A Folha Carioca (jornal com distribuição gratuita em vários pontos da Zona Sul) traz, na edição de Julho, um artigo sobre o nosso Theatro Municipal, que fez ontem 100 anos. O artigo é do pesquisador musical Rafael Fonseca (http://www.guiadosclassicos.blogspot.com/).
CENTENÁRIO DO THEATRO MUNICIPAL
Uma cidade como o Rio, envolta em belezas naturais estonteantes, pode dar-se ainda ao luxo de ostentar um dos mais belos teatros líricos do planeta. Não é exagero. Há coisas belíssimas na velha Europa, como o Palais Garnier em Paris (aliás, inspiração para os projetistas de 1905) ou a Semper Oper de Dresden. Ou, mundo afora, a beleza moderna da Ópera de Sidney, na Austrália. Mas nosso Municipal tem um charme qualquer, suas proporções, seu rebuscamento sem grandes exageros, é imponente sem perder a simpatia... Coisas do carioca.
Me dá um certo medo quando leio que a primeira-dama do estado ficou muito entusiasmada com a idéia de se reabrir o Theatro com um show do Roberto Carlos. Nada contra o “rei”, mas cada macaco no seu galho. Afinal, o “rei” canta até em navios, não lhe falta espaço para suas apresentações. Não sou conservador nem careta, acreditem, mas há funções específicas para coisas específicas. A Sala Cecília Meireles é própria para música de câmara; colocar ali uma grande orquestra é o mesmo que enfiar um elefante num fusca (e não se trata de “espaço”, mas de acústica). A Cidade da Música teria sido uma feliz idéia se trouxesse para o Rio – e o Brasil – a idéia moderna de sala de concertos: palco central e platéias ao redor. E nosso Municipal é o grande teatro para ópera, balé, grandes concertos, orquestras internacionais, atrações que pedem um local como esse: um de nossos cartões-postais.
Nas décadas de 1920 e 30 o Municipal recebia com freqüência quase anual a Filarmônica de Viena, e, não raro, o regente era ninguém menos que Richard Strauss, o compositor de Salomé e Assim falou Zaratustra. Os anos 50 viram, aqui, Maria Callas e Renata Tebaldi no auge de suas vozes. Já nos 60 e 70, a “Era de Ouro”.

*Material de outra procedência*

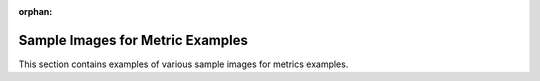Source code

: :orphan:

Sample Images for Metric Examples
============================

This section contains examples of various sample images for metrics examples.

Exemplos? O maestro Kurt Masur, em 1974, regeu um ciclo inteiro das obras de Beethoven à frente da Sinfônica Brasileira. Os solistas? Ora, basta dizer que um que criou um baita caso – não tocava com alemães, por causa da IIª guerra – foi o Isaac Stern (o Concerto para violino teve de ser exceção na série e teve regência do Karabtschevsky). Outro exemplo, o Karl Richter, maior autoridade em Bach na época, que aqui se apresentou várias vezes, regendo, inclusive, a Associação de Canto Coral. Essa agremiação era considerada uma das melhores no mundo graças ao trabalho da Cleofe Person de Mattos e trouxe, várias vezes, o maestro francês Jacques Pernoo. Aqui, sob a direção dele, encenou-se na década de 60 “O Martírio de São Sebastião” com música de Debussy tendo Geneviève Page no elenco, ou a música inovadora de Honegger em “Le Roi David” e “Jeanne d’Arc au bucher” com a presença do ator francês Henri Doublier.
Eu poderia me perder fazendo uma lista imensa. Mas prefiro encerrar com um apelo, dirigido às nossas autoridades, de todas as esferas: dêem ao Municipal, e aos nossos símbolos culturais, o destino que eles merecem. Ah! E não se esqueçam que para voltarmos a ter uma programação assim, é preciso um elemento prosaicamente fundamental: dinheiro.